When my colleague, Jennifer Riggins flagged this up, we realised it was time to review the delegation board. We hadn’t done so for over six months, and a lot had changed since then.
This is what the board looked like originally:
During our meeting we reviewed the first half of the board. The main delegation topic was about ‘Firing People’, as the week before Jurgen had the unfortunate task of firing a team member, which our team had not been party to until after the event. We discussed why this was necessary.
- She had been given various warnings
- She was not collaborating as part of the team
- She was not regularly reporting her work progress
- She was unable to use the tools that were essential to her role
- She had in the last few days of her employment, made a couple of errors that undoubtedly brought into question her suitably for the role
We understood that things weren’t working out as they should, but we are a team that always gives benefit of the doubt. Jurgen who was in contact with her on a daily basis, saw the situation become impossible.
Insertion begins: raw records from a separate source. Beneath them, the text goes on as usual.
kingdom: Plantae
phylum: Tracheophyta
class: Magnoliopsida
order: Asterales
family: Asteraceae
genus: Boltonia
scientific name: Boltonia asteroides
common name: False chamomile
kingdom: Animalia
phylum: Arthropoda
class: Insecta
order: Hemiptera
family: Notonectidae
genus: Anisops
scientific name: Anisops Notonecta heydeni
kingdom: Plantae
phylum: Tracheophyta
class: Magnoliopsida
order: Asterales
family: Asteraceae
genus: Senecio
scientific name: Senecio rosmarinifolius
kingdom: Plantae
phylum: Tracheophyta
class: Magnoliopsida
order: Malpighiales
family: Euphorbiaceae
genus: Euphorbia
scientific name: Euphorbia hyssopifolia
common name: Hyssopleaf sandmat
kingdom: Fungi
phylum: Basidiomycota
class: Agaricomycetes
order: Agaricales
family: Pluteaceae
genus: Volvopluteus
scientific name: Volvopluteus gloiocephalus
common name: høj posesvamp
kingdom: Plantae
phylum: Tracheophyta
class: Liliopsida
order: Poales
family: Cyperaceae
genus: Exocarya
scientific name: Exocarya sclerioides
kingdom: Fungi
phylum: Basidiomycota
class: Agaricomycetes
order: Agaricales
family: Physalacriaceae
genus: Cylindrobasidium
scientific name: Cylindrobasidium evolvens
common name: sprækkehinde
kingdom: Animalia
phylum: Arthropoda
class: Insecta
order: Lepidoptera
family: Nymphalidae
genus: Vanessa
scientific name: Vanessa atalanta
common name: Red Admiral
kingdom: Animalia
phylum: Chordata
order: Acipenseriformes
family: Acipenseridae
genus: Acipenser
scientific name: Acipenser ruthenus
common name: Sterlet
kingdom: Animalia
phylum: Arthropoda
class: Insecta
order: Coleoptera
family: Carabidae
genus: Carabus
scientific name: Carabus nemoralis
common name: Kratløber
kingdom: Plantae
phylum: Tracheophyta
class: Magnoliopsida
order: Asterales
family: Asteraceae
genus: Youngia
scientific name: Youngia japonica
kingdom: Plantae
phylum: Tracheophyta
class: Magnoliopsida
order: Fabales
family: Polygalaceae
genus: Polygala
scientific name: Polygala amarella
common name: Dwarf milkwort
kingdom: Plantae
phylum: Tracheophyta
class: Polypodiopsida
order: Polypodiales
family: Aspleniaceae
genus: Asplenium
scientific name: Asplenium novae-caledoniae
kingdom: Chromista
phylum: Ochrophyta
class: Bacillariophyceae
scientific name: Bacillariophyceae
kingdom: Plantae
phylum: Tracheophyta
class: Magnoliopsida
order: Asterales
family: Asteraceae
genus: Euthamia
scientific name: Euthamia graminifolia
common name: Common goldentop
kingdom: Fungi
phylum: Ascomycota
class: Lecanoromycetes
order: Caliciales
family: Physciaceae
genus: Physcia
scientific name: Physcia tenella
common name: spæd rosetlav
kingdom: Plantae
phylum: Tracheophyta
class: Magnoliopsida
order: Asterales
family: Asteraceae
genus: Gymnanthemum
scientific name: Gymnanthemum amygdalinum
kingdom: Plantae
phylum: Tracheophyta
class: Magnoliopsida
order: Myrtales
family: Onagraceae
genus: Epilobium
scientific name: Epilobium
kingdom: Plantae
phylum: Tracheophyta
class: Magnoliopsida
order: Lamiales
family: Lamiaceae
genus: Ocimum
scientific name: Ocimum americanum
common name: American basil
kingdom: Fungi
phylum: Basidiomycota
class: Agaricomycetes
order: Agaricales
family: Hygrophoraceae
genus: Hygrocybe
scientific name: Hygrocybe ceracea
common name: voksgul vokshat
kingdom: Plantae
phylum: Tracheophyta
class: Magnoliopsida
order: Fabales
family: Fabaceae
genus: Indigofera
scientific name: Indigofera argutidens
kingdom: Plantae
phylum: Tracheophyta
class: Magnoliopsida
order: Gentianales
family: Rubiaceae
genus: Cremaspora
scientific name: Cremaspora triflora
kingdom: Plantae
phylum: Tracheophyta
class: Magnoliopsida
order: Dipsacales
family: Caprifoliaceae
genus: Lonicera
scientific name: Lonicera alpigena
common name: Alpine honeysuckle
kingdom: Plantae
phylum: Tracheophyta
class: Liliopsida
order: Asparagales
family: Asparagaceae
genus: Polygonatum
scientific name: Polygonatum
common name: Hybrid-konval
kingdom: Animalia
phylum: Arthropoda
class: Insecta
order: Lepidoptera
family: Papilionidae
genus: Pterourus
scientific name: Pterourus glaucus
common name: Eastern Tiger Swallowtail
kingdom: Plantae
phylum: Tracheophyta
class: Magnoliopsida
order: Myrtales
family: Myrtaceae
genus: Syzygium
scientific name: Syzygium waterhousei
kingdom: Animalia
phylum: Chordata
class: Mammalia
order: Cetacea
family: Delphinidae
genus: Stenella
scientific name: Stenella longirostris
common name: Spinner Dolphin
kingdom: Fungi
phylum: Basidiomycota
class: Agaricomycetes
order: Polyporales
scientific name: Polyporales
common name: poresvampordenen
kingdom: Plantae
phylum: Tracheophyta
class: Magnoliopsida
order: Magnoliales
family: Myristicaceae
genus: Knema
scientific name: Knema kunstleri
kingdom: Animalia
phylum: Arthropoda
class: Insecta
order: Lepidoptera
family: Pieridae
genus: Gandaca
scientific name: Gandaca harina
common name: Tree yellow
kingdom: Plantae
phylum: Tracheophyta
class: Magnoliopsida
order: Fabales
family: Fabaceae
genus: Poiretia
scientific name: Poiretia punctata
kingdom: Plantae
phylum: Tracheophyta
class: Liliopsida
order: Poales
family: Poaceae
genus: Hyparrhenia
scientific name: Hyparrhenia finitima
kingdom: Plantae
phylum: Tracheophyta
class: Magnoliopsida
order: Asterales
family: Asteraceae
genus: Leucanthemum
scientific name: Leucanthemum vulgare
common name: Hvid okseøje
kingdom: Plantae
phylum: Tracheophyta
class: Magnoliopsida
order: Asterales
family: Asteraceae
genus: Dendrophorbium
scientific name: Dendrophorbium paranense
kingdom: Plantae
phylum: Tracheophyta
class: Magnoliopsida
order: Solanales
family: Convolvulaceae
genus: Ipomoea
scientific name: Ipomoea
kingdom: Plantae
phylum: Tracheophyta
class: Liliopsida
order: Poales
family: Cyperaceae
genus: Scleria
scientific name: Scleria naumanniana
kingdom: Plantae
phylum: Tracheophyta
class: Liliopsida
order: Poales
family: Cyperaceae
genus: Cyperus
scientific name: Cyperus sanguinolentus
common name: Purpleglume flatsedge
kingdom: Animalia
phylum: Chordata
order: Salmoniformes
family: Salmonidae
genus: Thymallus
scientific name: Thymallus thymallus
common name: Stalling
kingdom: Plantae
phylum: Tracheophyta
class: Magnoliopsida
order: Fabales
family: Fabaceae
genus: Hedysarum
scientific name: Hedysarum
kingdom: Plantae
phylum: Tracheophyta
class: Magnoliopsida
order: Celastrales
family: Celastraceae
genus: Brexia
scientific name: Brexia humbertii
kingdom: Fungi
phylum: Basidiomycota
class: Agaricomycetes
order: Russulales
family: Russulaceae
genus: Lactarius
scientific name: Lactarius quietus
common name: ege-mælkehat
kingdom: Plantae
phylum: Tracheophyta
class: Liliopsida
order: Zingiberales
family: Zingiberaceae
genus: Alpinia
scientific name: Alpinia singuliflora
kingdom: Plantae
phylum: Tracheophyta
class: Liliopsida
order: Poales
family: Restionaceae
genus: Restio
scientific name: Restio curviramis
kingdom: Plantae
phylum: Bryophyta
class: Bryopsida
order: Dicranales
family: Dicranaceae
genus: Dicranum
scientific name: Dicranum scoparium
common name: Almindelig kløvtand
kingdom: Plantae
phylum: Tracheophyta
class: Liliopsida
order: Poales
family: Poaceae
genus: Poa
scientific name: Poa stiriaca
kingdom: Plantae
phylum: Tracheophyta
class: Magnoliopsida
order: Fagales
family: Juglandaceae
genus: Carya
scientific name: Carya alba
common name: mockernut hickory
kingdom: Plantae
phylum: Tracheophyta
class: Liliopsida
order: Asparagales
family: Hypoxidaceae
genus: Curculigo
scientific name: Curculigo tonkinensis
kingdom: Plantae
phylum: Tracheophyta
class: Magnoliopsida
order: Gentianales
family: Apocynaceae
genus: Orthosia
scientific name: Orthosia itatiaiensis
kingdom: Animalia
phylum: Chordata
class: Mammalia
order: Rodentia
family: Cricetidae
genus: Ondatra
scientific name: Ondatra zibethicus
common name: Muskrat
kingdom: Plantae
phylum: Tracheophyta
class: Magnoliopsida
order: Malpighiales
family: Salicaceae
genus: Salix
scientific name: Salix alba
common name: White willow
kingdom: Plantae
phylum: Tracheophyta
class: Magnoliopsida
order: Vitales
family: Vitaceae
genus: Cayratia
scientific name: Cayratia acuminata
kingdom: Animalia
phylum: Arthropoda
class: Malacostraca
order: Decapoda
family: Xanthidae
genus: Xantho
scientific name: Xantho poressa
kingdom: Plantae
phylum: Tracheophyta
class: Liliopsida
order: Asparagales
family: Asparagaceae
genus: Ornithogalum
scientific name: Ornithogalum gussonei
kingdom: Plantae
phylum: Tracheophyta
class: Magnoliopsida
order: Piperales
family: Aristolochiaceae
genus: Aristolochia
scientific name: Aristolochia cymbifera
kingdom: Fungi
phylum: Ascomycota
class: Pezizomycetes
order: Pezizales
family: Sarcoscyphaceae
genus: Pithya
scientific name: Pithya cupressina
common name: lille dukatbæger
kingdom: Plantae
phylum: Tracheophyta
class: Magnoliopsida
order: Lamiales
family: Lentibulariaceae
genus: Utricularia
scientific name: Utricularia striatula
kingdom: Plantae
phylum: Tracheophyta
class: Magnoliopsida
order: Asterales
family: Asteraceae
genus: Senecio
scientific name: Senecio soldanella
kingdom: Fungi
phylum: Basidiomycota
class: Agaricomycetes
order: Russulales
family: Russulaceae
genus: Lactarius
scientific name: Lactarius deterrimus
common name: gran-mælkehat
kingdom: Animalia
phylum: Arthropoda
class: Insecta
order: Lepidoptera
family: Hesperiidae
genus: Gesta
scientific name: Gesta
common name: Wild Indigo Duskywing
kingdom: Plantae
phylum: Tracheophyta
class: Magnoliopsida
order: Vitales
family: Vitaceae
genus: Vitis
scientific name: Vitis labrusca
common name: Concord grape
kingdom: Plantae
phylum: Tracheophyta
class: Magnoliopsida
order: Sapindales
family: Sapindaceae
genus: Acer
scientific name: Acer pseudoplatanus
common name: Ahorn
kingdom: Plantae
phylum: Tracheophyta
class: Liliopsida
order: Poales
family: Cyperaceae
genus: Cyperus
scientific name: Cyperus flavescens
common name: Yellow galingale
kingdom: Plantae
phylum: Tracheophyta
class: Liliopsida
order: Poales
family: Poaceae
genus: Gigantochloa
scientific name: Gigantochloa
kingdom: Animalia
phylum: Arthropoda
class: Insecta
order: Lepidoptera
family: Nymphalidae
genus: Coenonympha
Had we been asked, it was a decision we would all have agreed upon. We accepted that on this occasion, the decision was made with extreme urgency. It highlighted, however, the need to review the delegation board.
Was waiting for a unanimous decision from 15 team members a practical scenario?
Firing people on our delegation board ranked as a 4 – it had to be a team agreement. During our discussion we agreed that it wasn’t always possible to get 15 people together to make a decision about something as significant, and often immediate as firing a person. We agreed to keep the delegation at level 4, but to decrease the size of the people that needed to agree on the decision, and that decision always had to be accepted by Jurgen.
Another situation arose over the purchasing of a domain name for the Management 3.0 Online Training Academy. Our online course creator, Pilar Orti was confused when four people got involved over this small purchase, when our delegation board clearly stated that any purchase under 500 € didn’t need authorisation.
As we reviewed the board, we realised that most of the delegation cases were still relevant and correct for our current team, but we learnt that it’s important to review your delegation board at least every six months, or during organizational change or restructure. Levels of existing delegation areas can be realigned and the team can decide if there are areas of responsibility that need to be added or taken away.
The review also clarified the delegation areas for new team members, and the existing team were prompted on their delegation responsibilities.
This is what our Delegation Board looks like after the update:
As a remote team, our delegation board is stored in our shared Google Drive. If you have an onsite team, then your board should take pride of place somewhere in the office, so that it can be checked on a regular basis, and reviewed even more frequently if necessary.